“It’s a dandy effect,” observed Véronique Nichanian as we looked at her board: “A way of dressing, of mixing things, of feeling good, and of feeling seductive.” Again she worked alongside Cyril Teste, who helped shape the Hermès mise-en-scène throughout the enforcedly-digital seasons. For this second IRL show they drew on the Mobilier National’s collection of tapestries, showing large-screened sections of the originals hung alongside. As the show progressed, these digital renderings slowly blurred and abstracted until they resembled close ups from a Turner sky scene. Was this visually poetic transfiguration a play on the notion of patina across the music of time or an oblique rebuke to those who seek to digitally counterfeit the house? It depends on how you see it.
By unambiguous contrast the collection worked to create precisely the effect the designer described. Dandyism is alive today but dresses differently. Here, Hermès put forward propositions that had my progressively dandyish benchmate from GQ “pulsating” after the show with an urge to inhabit them. His boat was particularly floated by the two-button suiting in calfskin, which beneath its soft glazed finish was in a deep off-black. The loose leg shape and almost fabric-responsive movement of the material combined to make top-to-toe leather-wearing an appealing proposition. It was worn with a pink blouse in chintsed poplin with an extra panel of fabric at the neck.

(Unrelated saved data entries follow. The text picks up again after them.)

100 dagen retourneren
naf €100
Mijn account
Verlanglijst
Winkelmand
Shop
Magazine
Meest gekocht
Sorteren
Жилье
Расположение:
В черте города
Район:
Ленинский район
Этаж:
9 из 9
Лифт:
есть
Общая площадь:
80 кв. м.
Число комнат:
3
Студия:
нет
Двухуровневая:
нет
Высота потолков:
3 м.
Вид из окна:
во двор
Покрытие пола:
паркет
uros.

That, a little like the silk cashmere Hermès scarves worn with more conventionally fabricated long-skirted flannel suiting, acted as a contemporary substitute for the traditionally dandyish cravat. The outerwear equivalent was delivered via the shaggy Tuscan lambskin linings (removable) that fronded luxuriously at the collars in various cuts of outerwear in pale green and faded yellow.
Cut in what Hermès called technical satin, a shocking orange blouson and zingy, chlorophyll green collared half-zip cagoule were both startling examples of the generic made exceptional. In contrast, two crocodile blousons—both black—were the pinnacle trophy pieces, yet more inherently discreet. Parkas in different shades of charcoal and in a print as abstracted as Teste’s digitally decomposed tapestries and abstract knit high-neck twinsets offered visual texture against which shone chained horseshoe pendants.

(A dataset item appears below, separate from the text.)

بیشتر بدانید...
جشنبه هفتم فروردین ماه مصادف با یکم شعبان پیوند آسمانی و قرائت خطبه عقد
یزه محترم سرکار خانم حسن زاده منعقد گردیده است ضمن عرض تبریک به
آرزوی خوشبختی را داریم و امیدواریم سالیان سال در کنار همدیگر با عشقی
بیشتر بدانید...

A stand-out bag named The Rock was appropriately akin to a butch Birkin, buffed up via vertical elongation and the addition of a substantial key chain running from the top front edge of the bag into a poppered flap pocket at the side. Alongside that was a semi-oval pocket closed by a shining diagonal zip: Perfecto portage. Shoes, mostly Chelsea boots, were mirrored highly enough for any dedicated dandy to regard his image.
In the backstage area of this show were columns, which Nichanian’s team had wrapped with paper upon which were printed some of the pillars that prop up the house of Hermès. On one side were the raw materials: Leather (obviously), cashmere, denim, wool, silk, and so on. And on the other were words associated with our interaction with those materials: Stroke, brush, feel, touch, hands. Here, craft and imagination combined to conjure materials into a menswear form that was, as noted at the top, highly seductive.